Since FIFA’s decision to award Qatar the 2022 World Cup, the tiny Gulf state has faced unprecedented scrutiny, with major human rights organizations urging Doha to improve its labor standards, and accusing it of not doing enough to protect the rights of construction workers responsible for building the stadiums. Qatar would respond by enacting some labor reforms, earning it praise from the International Labour Organization, and criticism from organizations insisting that those reforms did not go far enough. Qatar would face further criticism for its criminalization of same-sex relationships, with French and Dutch cities enacting a boycott of the tournament. Both Britain’s BBC and ITV, Britain’s main public broadcasters, would also refuse to air the opening ceremony, despite the fact that they had found little objection with China’s hosting of the 2022 Winter Olympics, or Russia’s 2018 World Cup.

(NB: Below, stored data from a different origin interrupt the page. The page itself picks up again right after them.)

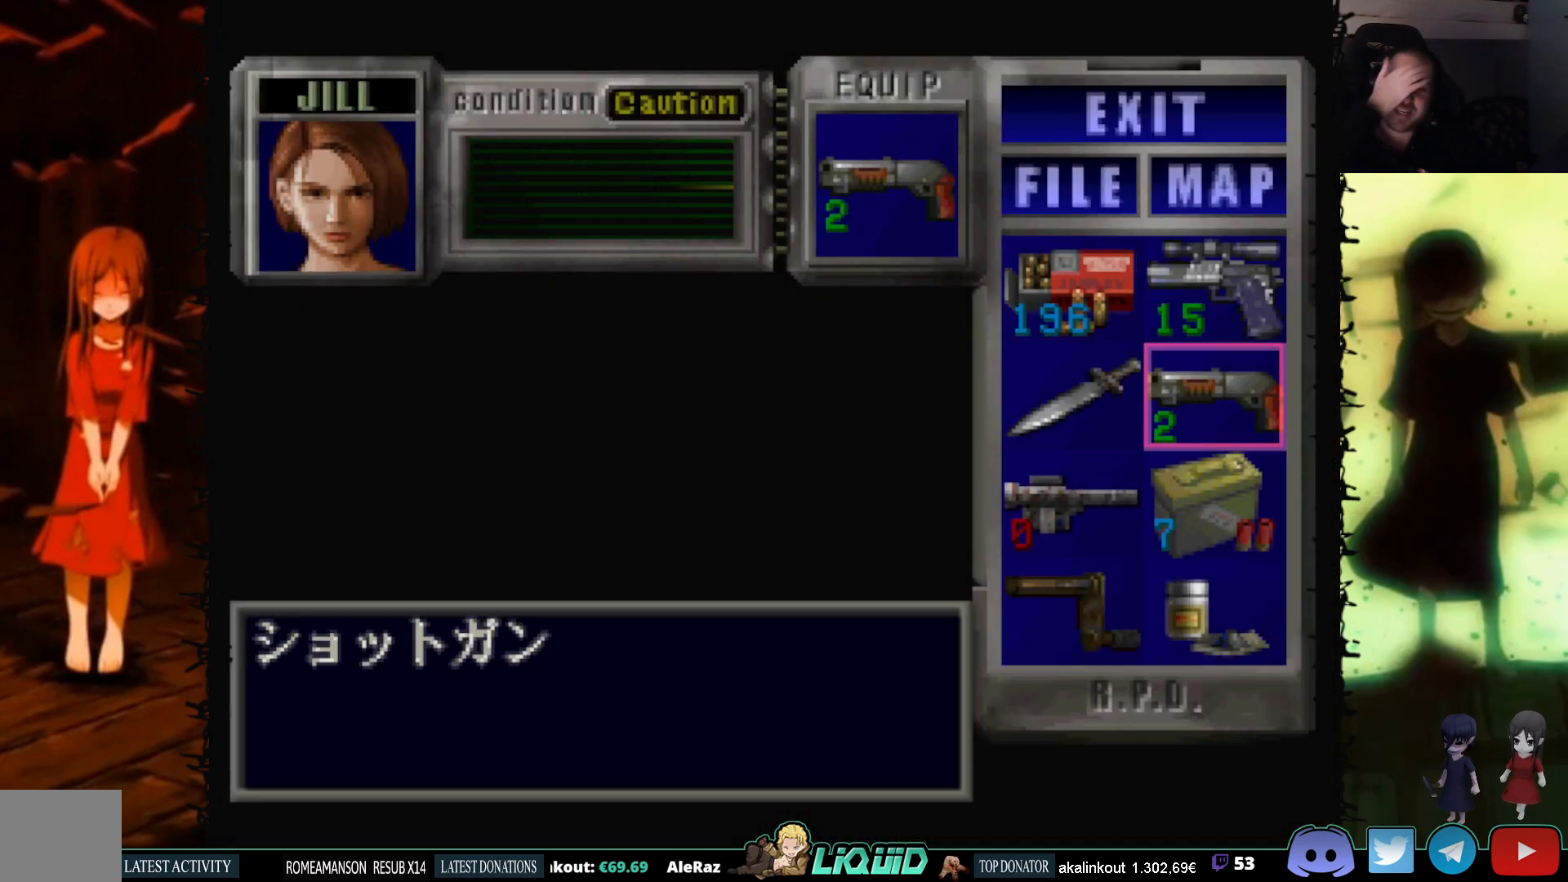
{"buttons": [], "events": []}
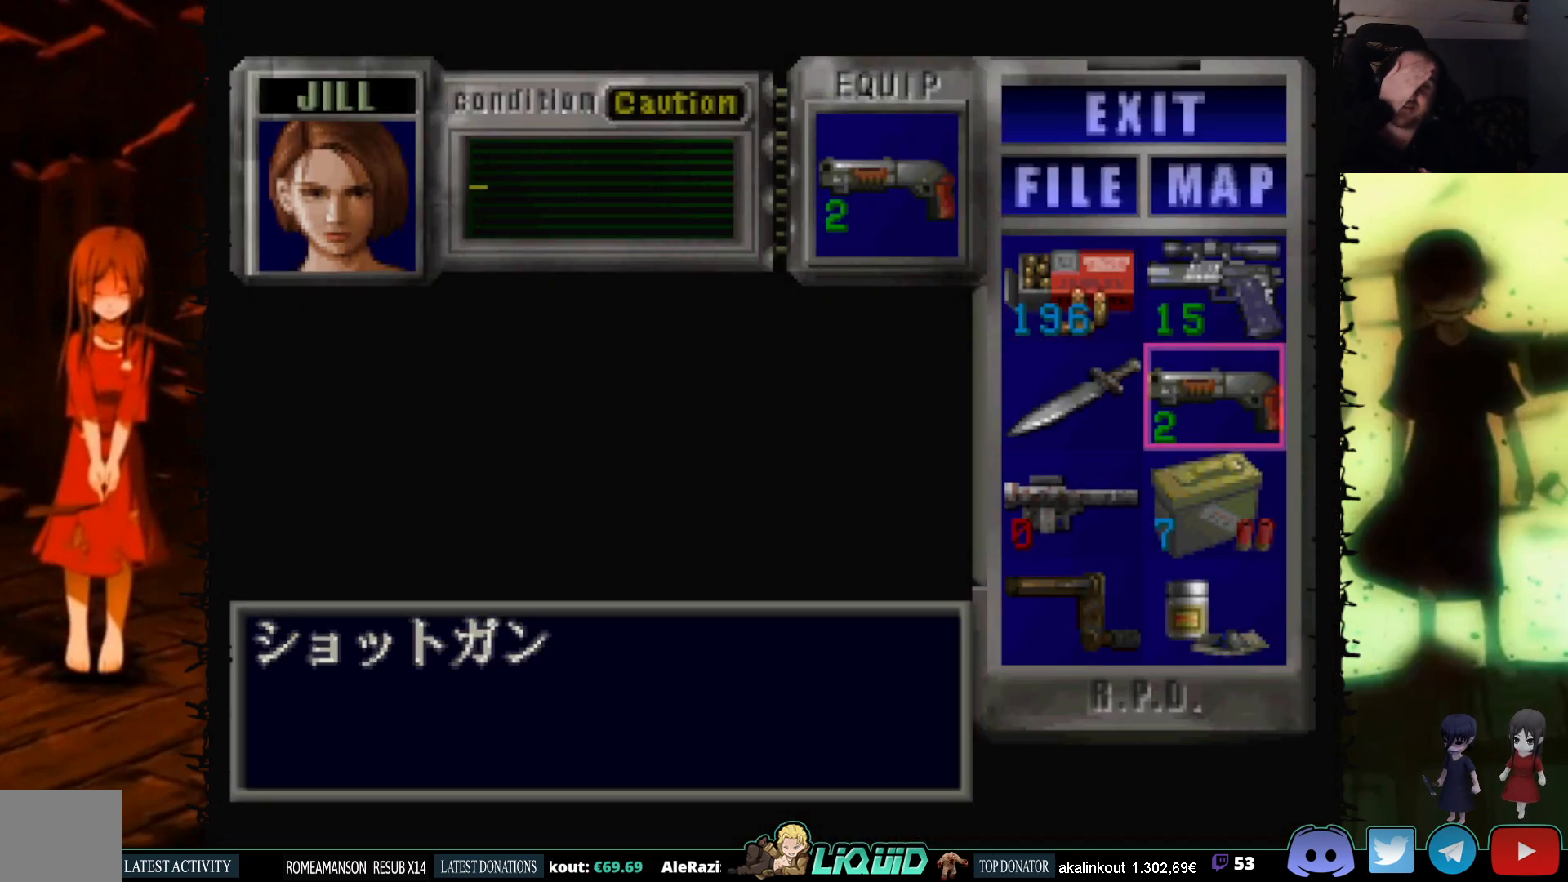
{"buttons": [], "events": []}
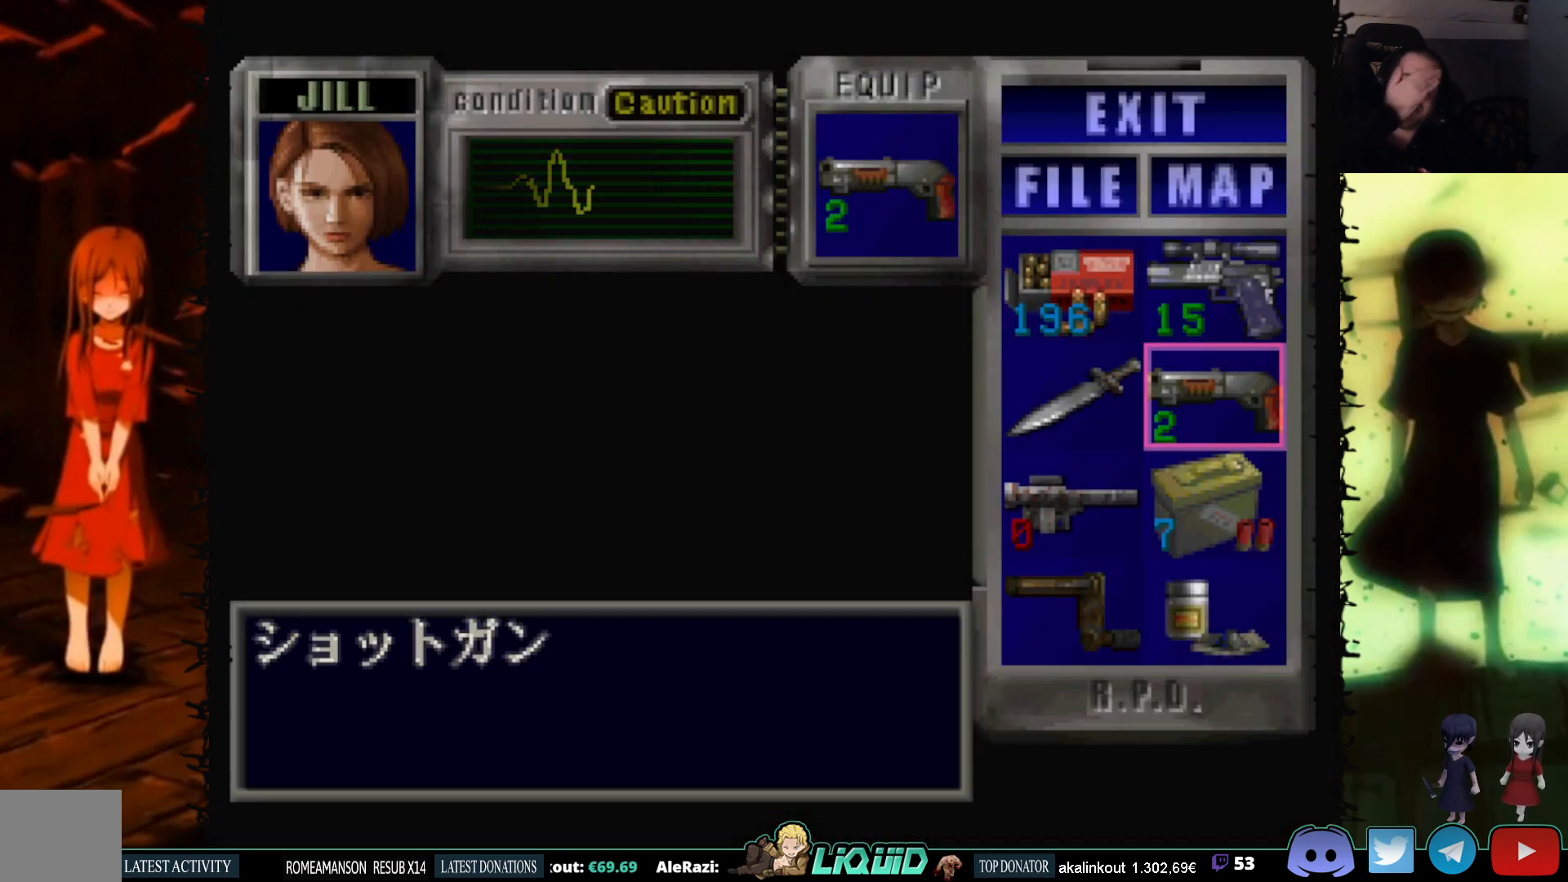
{"buttons": [], "events": []}
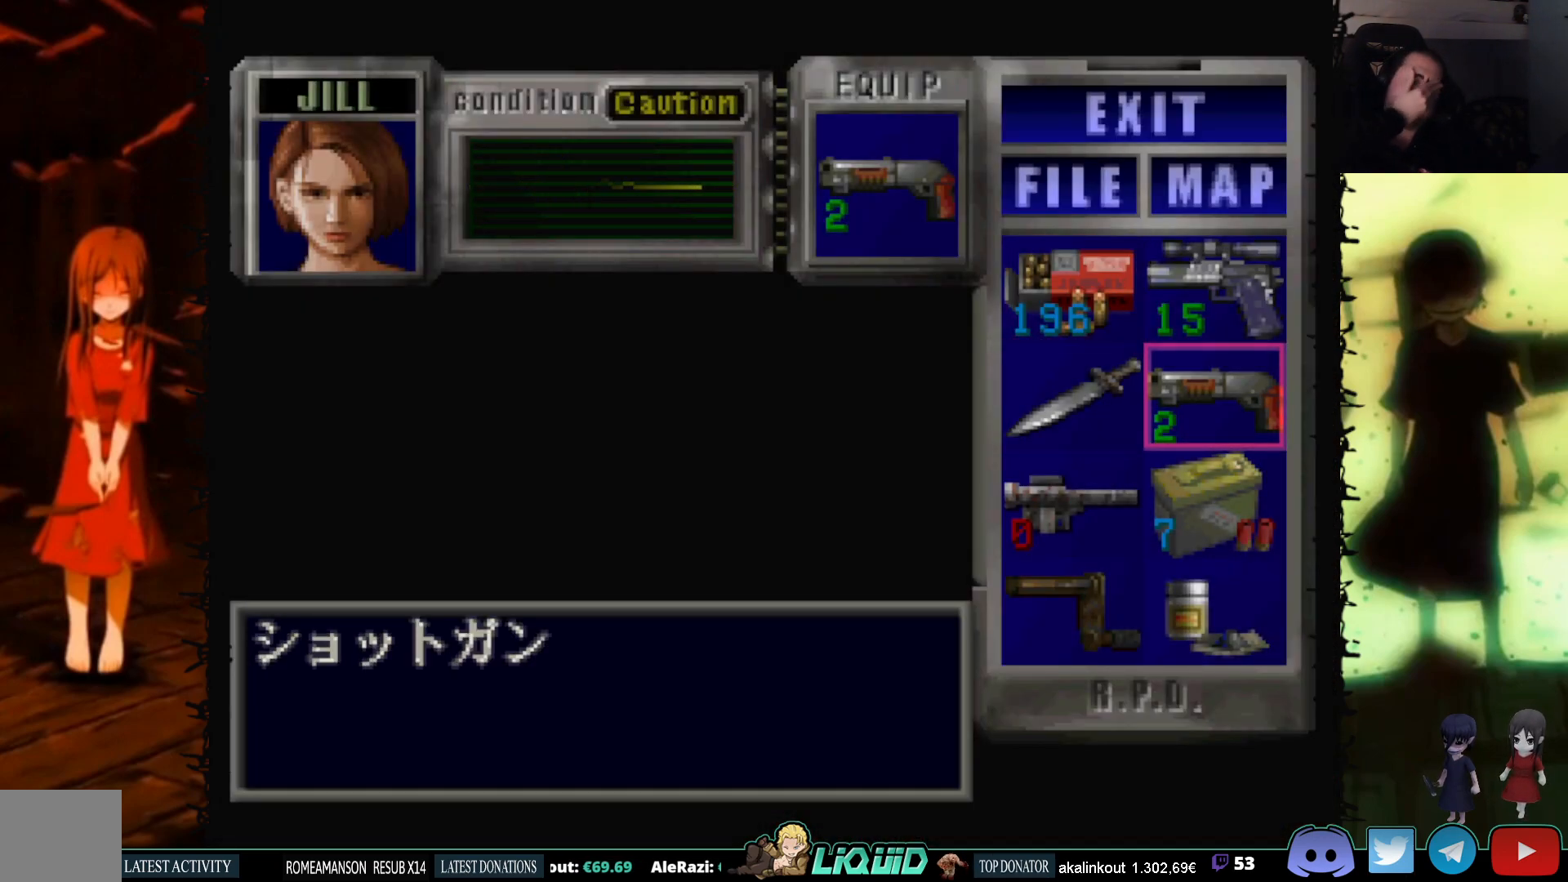
{"buttons": [], "events": []}
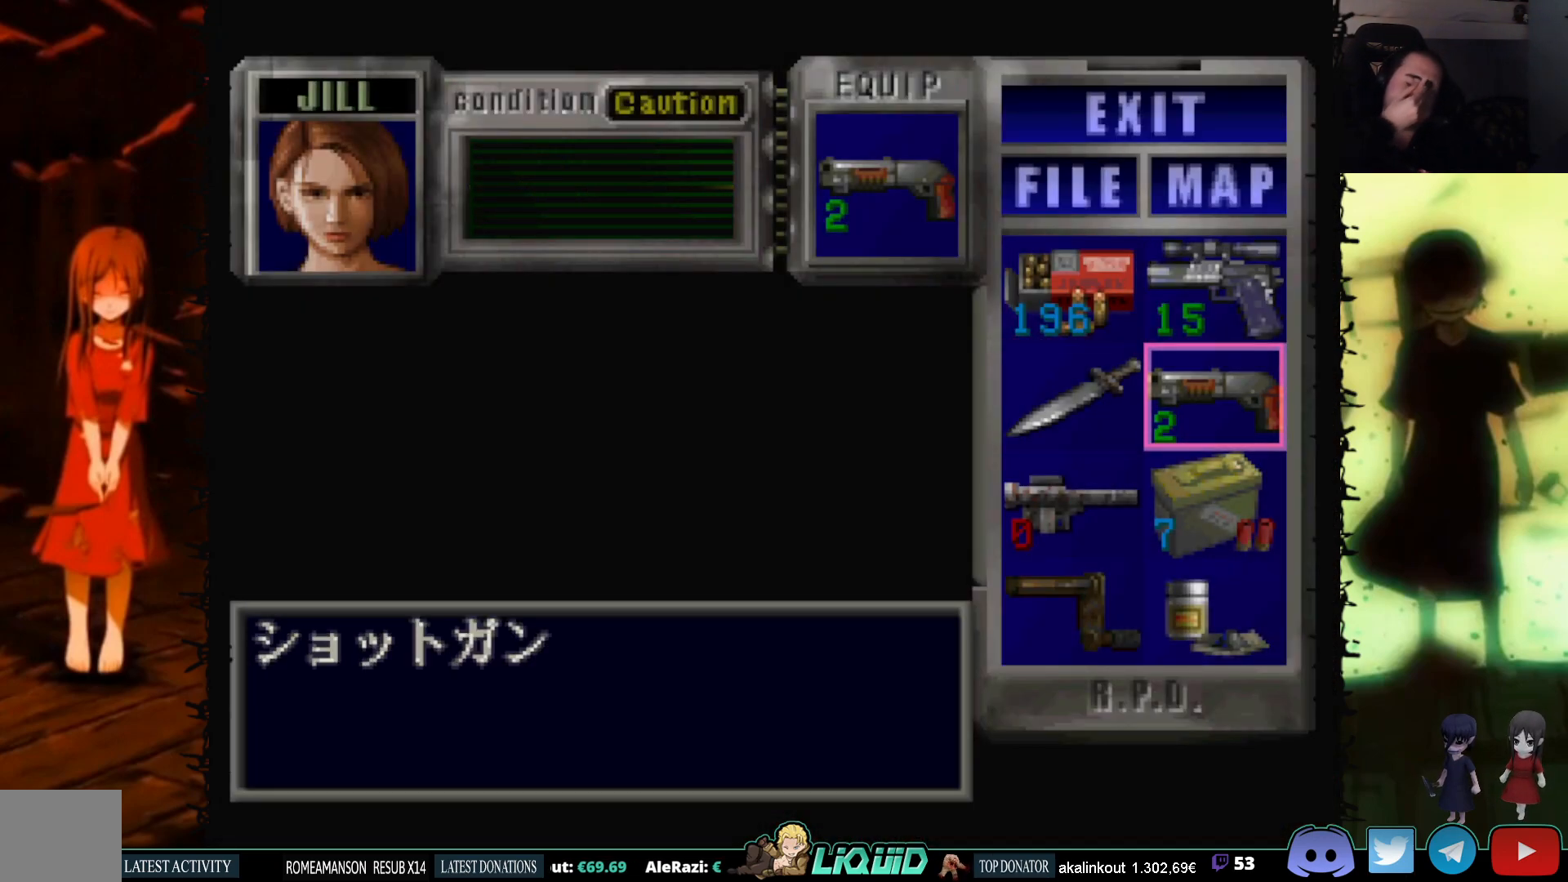
{"buttons": [], "events": []}
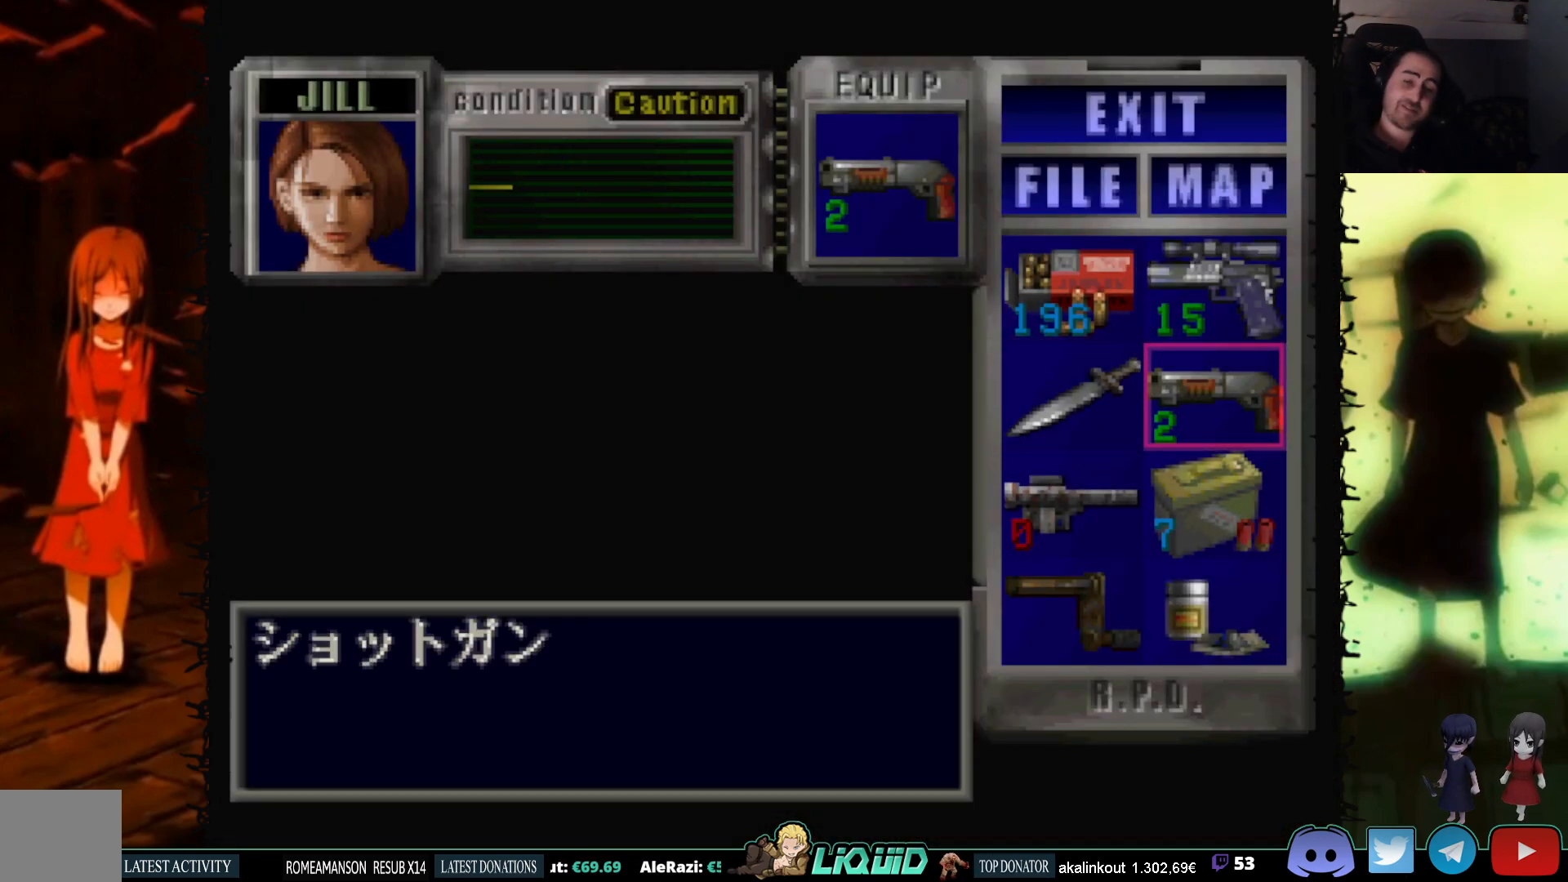
{"buttons": [], "events": [[233, "CIRCLE", "down"], [483, "CIRCLE", "up"]]}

When it came to reporting on Doha, several Western media outlets would go above and beyond criticism of Qatar’s human rights record, to target its culture and its people. After spending a month in Doha, a sports correspondent with the Guardian — a left-leaning publication — would issue the following observation: “It is an interesting thing about Doha. The people you meet are routinely nice, friendly, and hospitable, but none of them are Qataris”, a statement evoking stereotypes of Gulf Arabs as cartoonish, possibly villainous Aladdin-type figures, locked away in mysterious out-of-reach palaces. The correspondent would helpfully tell his readers: “You can identify them by their cars, which really are extraordinary. Here is a Lincoln Navigator barrelling down a dust road. Here is a £250,000 Lamborghini Urus picking up the shopping.” Despite a month of reporting on football, the reporter appeared to have missed the prevalence of Qataris at every tournament, where they constituted many of the staff working at the tents dealing with customer support, as well as part of security teams scanning tickets, and ushering spectators to their seats. Not to miss out on any of the low-hanging fruit of stereotypes once deployed en-masse toward Dubai, the Guardian’s correspondent would also describe the presence of a Venice-themed shopping mall in Qatar as proof of its lack of culture (complete with a photo-op of the mall), adding: “Doha is built on a plateau of desert scrub. There are no features. So why not borrow some.” Here again, the reporter would do nothing to inform his audience about the multitude of museums, traditional souqs, or musical venues in the country. The equivalent might be a reporter parachuting into the United States, and describing the minute details of the Las Vegas Strip.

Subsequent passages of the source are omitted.